After you receive the function call part from the model, you can invoke the function and get the function response. And then you can pass the function response to the model. The following example shows how to do it for a simple function invocation.

from google.genai import types

user_prompt_content = types.Content(
    role='user',
    parts=[types.Part.from_text(text='What is the weather like in Boston?')],
)
function_call_part = response.function_calls[0]
function_call_content = response.candidates[0].content


try:
    function_result = get_current_weather(
        **function_call_part.function_call.args
    )
    function_response = {'result': function_result}
except (
    Exception
) as e:  # instead of raising the exception, you can let the model handle it
    function_response = {'error': str(e)}


function_response_part = types.Part.from_function_response(
    name=function_call_part.name,
    response=function_response,
)
function_response_content = types.Content(
    role='tool', parts=[function_response_part]
)

response = client.models.generate_content(
    model='gemini-2.5-flash',
    contents=[
        user_prompt_content,
        function_call_content,
        function_response_content,
    ],
    config=types.GenerateContentConfig(
        tools=[tool],
    ),
)

print(response.text)

Function calling with `ANY` tools config mode¶

If you configure function calling mode to be ANY, then the model will always return function call parts. If you also pass a python function as a tool, by default the SDK will perform automatic function calling until the remote calls exceed the maximum remote call for automatic function calling (default to 10 times).

If you’d like to disable automatic function calling in ANY mode:

from google.genai import types

def get_current_weather(location: str) -> str:
    """Returns the current weather.

    Args:
        location: The city and state, e.g. San Francisco, CA
    """
    return "sunny"

response = client.models.generate_content(
    model="gemini-2.5-flash",
    contents="What is the weather like in Boston?",
    config=types.GenerateContentConfig(
        tools=[get_current_weather],
        automatic_function_calling=types.AutomaticFunctionCallingConfig(
            disable=True
        ),
        tool_config=types.ToolConfig(
            function_calling_config=types.FunctionCallingConfig(mode='ANY')
        ),
    ),
)

If you’d like to set x number of automatic function call turns, you can configure the maximum remote calls to be x + 1. Assuming you prefer 1 turn for automatic function calling:

from google.genai import types

def get_current_weather(location: str) -> str:
    """Returns the current weather.

    Args:
        location: The city and state, e.g. San Francisco, CA
    """
    return "sunny"

response = client.models.generate_content(
    model="gemini-2.5-flash",
    contents="What is the weather like in Boston?",
    config=types.GenerateContentConfig(
        tools=[get_current_weather],
        automatic_function_calling=types.AutomaticFunctionCallingConfig(
            maximum_remote_calls=2
        ),
        tool_config=types.ToolConfig(
            function_calling_config=types.FunctionCallingConfig(mode='ANY')
        ),
    ),
)

Model Context Protocol (MCP) support (experimental)¶

Built-in MCP support is an experimental feature.

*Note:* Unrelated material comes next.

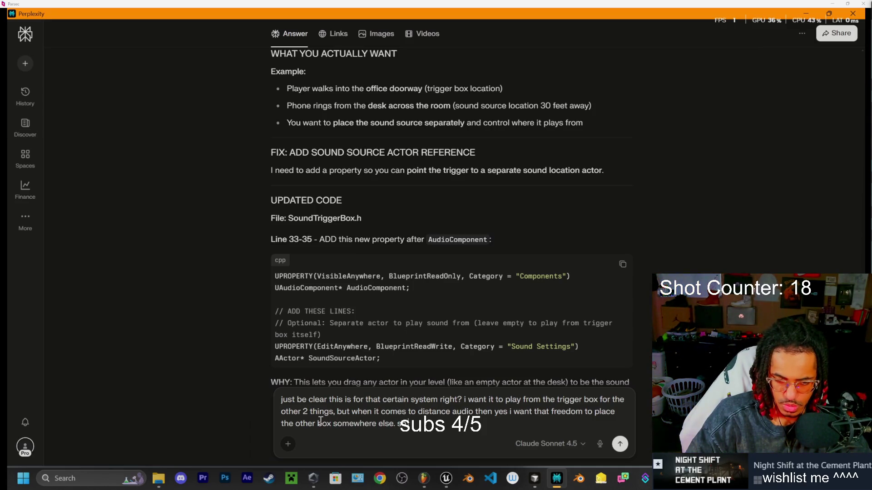
pyautogui.write('o')
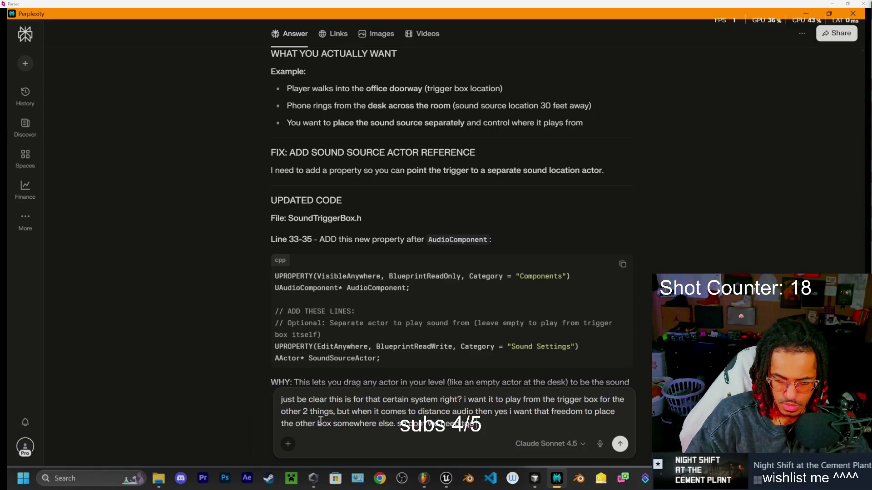
pyautogui.write(' how we need two pla')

You can pass a local MCP server as a tool directly.

import os
import asyncio
from datetime import datetime
from mcp import ClientSession, StdioServerParameters
from mcp.client.stdio import stdio_client
from google import genai

client = genai.Client()

# Create server parameters for stdio connection
server_params = StdioServerParameters(
    command="npx",  # Executable
    args=["-y", "@philschmid/weather-mcp"],  # MCP Server
    env=None,  # Optional environment variables
)

async def run():
    async with stdio_client(server_params) as (read, write):
        async with ClientSession(read, write) as session:
            # Prompt to get the weather for the current day in London.
            prompt = f"What is the weather in London in {datetime.now().strftime('%Y-%m-%d')}?"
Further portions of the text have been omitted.